QUÉ HARÁS:
• a. Según el texto sobre Edmund Phelps, ¿en qué año publicó John Rawls su "Teoría de la Justicia"?
• b. Copia el fragmento del texto sobre Edmund Phelps que empieza en las palabras "En ese sentido" y termina después de "los menos aventajados.". Sustituye "bienes primarios" por "bienes básicos".
• c. Por favor, retoma el texto sobre Edmund Phelps y continúalo a partir de su última oración.

TEXTO PROPORCIONADO:
######

Hace dos semanas falleció Edmund Phelps, Premio Nobel de Economía 2006. Fue el primero en plantear en su “Rewarding Work” (1997) el subsidio al empleo de la manera en que se discute en el proyecto de reconstrucción. Su motivación descansó en las pocas oportunidades de empleo que enfrentaban los trabajadores menos calificados y cómo ello lesionaba la dignidad, amor propio, autonomía y compromiso social tan indispensable en una comunidad política.
En ese sentido el planteamiento tenía como principal objetivo la inclusión. Hay, sin dudas, en esta aproximación una influencia de John Rawls. Este, en su “Teoría de la Justicia” (1971), argumenta que quizás el más importante de los bienes primarios, aquellos a los que cabe presumir toda persona racional aspira, es el amor propio (que en ocasiones equiparaba a autoestima) y que cabía, por consiguiente, extenderlo a los menos aventajados.
Dos dimensiones serían centrales, según Rawls, para lograr ese sentimiento: un sentido de nuestro propio valor y la confianza en nuestras habilidades para avanzar nuestros propósitos. Es muy difícil desligar esta posibilidad del trabajo, sea este remunerado o no.

######

REGISTROS DEL CONJUNTO:
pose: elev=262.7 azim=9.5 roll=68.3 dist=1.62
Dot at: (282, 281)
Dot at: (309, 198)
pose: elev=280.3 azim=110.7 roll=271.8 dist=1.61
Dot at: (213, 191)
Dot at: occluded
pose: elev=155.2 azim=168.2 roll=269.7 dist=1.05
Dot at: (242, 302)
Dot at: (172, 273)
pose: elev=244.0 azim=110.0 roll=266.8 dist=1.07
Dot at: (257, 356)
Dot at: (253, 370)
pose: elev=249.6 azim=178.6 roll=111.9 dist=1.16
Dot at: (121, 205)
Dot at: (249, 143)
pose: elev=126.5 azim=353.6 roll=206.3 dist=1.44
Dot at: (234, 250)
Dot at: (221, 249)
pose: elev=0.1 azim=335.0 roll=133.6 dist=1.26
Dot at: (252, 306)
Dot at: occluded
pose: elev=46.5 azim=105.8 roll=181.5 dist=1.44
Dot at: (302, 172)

######

RESPUESTAS POR TAREA:
• a. En 1971.

• b.
En ese sentido el planteamiento tenía como principal objetivo la inclusión. Hay, sin dudas, en esta aproximación una influencia de John Rawls. Este, en su “Teoría de la Justicia” (1971), argumenta que quizás el más importante de los bienes básicos, aquellos a los que cabe presumir toda persona racional aspira, es el amor propio (que en ocasiones equiparaba a autoestima) y que cabía, por consiguiente, extenderlo a los menos aventajados.

• c.
La propuesta específica que planteó Phelps es un subsidio a la contratación de trabajadores de bajas calificaciones (y, por tanto, de bajos salarios) que operaba como crédito tributario a las empresas. Es decir, conceptualmente equivalente a la propuesta contenida en el proyecto de ley que se tramita en el Senado. Los parámetros específicos eran algo distintos y el costo fiscal lo estimó, en ese entonces, en un 1,5% del PIB de Estados Unidos. Una propuesta muy onerosa, proporcionalmente cuatro veces el desembolso que tendría la iniciativa que promueve el Gobierno.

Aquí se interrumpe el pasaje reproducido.